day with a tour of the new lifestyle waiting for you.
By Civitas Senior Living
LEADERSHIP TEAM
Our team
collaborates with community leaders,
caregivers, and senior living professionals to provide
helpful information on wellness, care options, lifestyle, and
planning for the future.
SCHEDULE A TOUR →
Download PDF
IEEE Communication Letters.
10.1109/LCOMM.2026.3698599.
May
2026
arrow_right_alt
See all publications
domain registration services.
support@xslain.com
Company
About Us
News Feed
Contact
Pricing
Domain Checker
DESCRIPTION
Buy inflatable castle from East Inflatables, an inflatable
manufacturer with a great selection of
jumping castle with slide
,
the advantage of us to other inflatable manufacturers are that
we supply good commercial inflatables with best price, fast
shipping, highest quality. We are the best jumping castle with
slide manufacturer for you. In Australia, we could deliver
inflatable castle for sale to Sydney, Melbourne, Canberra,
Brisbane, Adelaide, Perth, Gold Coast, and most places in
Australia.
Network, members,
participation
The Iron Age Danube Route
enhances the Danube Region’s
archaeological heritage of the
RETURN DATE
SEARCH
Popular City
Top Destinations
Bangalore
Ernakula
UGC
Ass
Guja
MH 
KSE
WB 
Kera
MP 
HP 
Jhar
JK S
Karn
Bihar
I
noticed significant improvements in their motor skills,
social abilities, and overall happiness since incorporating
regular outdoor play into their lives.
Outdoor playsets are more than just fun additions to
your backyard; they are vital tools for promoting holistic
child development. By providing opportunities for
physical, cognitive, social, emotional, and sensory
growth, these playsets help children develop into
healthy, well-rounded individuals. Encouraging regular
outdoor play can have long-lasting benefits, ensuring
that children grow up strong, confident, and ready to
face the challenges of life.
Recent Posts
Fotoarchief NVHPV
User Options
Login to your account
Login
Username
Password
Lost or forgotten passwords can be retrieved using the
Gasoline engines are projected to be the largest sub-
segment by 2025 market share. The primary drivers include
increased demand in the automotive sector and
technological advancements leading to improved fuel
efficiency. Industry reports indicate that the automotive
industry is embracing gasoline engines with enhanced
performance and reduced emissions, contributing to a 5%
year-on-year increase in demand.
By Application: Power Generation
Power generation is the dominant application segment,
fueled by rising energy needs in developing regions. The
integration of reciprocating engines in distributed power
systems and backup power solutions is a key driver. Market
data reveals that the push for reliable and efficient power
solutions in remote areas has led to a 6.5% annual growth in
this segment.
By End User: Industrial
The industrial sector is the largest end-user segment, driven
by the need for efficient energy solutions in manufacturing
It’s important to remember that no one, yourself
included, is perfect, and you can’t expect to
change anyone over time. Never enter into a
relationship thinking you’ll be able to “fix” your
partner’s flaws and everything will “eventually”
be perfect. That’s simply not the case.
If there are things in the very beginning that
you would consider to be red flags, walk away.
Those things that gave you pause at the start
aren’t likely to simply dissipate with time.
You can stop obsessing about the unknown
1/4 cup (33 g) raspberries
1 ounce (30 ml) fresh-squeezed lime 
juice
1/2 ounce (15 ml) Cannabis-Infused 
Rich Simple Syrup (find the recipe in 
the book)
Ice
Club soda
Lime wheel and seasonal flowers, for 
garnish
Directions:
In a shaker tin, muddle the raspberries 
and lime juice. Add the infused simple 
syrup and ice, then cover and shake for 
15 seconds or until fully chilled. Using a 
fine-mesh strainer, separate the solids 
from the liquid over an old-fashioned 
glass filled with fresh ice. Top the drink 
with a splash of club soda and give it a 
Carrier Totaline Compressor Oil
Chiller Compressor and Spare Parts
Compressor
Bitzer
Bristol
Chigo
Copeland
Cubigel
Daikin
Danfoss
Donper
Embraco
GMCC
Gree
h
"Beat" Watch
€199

-- TU TAREA --
Imprime de nuevo todas las líneas del listado anterior, completas y sin cambiar ningún carácter.

-- RESPUESTA --
day with a tour of the new lifestyle waiting for you.
By Civitas Senior Living
LEADERSHIP TEAM
Our team
collaborates with community leaders,
caregivers, and senior living professionals to provide
helpful information on wellness, care options, lifestyle, and
planning for the future.
SCHEDULE A TOUR →
Download PDF
IEEE Communication Letters.
10.1109/LCOMM.2026.3698599.
May
2026
arrow_right_alt
See all publications
domain registration services.
support@xslain.com
Company
About Us
News Feed
Contact
Pricing
Domain Checker
DESCRIPTION
Buy inflatable castle from East Inflatables, an inflatable
manufacturer with a great selection of
jumping castle with slide
,
the advantage of us to other inflatable manufacturers are that
we supply good commercial inflatables with best price, fast
shipping, highest quality. We are the best jumping castle with
slide manufacturer for you. In Australia, we could deliver
inflatable castle for sale to Sydney, Melbourne, Canberra,
Brisbane, Adelaide, Perth, Gold Coast, and most places in
Australia.
Network, members,
participation
The Iron Age Danube Route
enhances the Danube Region’s
archaeological heritage of the
RETURN DATE
SEARCH
Popular City
Top Destinations
Bangalore
Ernakula
UGC
Ass
Guja
MH 
KSE
WB 
Kera
MP 
HP 
Jhar
JK S
Karn
Bihar
I
noticed significant improvements in their motor skills,
social abilities, and overall happiness since incorporating
regular outdoor play into their lives.
Outdoor playsets are more than just fun additions to
your backyard; they are vital tools for promoting holistic
child development. By providing opportunities for
physical, cognitive, social, emotional, and sensory
growth, these playsets help children develop into
healthy, well-rounded individuals. Encouraging regular
outdoor play can have long-lasting benefits, ensuring
that children grow up strong, confident, and ready to
face the challenges of life.
Recent Posts
Fotoarchief NVHPV
User Options
Login to your account
Login
Username
Password
Lost or forgotten passwords can be retrieved using the
Gasoline engines are projected to be the largest sub-
segment by 2025 market share. The primary drivers include
increased demand in the automotive sector and
technological advancements leading to improved fuel
efficiency. Industry reports indicate that the automotive
industry is embracing gasoline engines with enhanced
performance and reduced emissions, contributing to a 5%
year-on-year increase in demand.
By Application: Power Generation
Power generation is the dominant application segment,
fueled by rising energy needs in developing regions. The
integration of reciprocating engines in distributed power
systems and backup power solutions is a key driver. Market
data reveals that the push for reliable and efficient power
solutions in remote areas has led to a 6.5% annual growth in
this segment.
By End User: Industrial
The industrial sector is the largest end-user segment, driven
by the need for efficient energy solutions in manufacturing
It’s important to remember that no one, yourself
included, is perfect, and you can’t expect to
change anyone over time. Never enter into a
relationship thinking you’ll be able to “fix” your
partner’s flaws and everything will “eventually”
be perfect. That’s simply not the case.
If there are things in the very beginning that
you would consider to be red flags, walk away.
Those things that gave you pause at the start
aren’t likely to simply dissipate with time.
You can stop obsessing about the unknown
1/4 cup (33 g) raspberries
1 ounce (30 ml) fresh-squeezed lime 
juice
1/2 ounce (15 ml) Cannabis-Infused 
Rich Simple Syrup (find the recipe in 
the book)
Ice
Club soda
Lime wheel and seasonal flowers, for 
garnish
Directions:
In a shaker tin, muddle the raspberries 
and lime juice. Add the infused simple 
syrup and ice, then cover and shake for 
15 seconds or until fully chilled. Using a 
fine-mesh strainer, separate the solids 
from the liquid over an old-fashioned 
glass filled with fresh ice. Top the drink 
with a splash of club soda and give it a 
Carrier Totaline Compressor Oil
Chiller Compressor and Spare Parts
Compressor
Bitzer
Bristol
Chigo
Copeland
Cubigel
Daikin
Danfoss
Donper
Embraco
GMCC
Gree
h
"Beat" Watch
€199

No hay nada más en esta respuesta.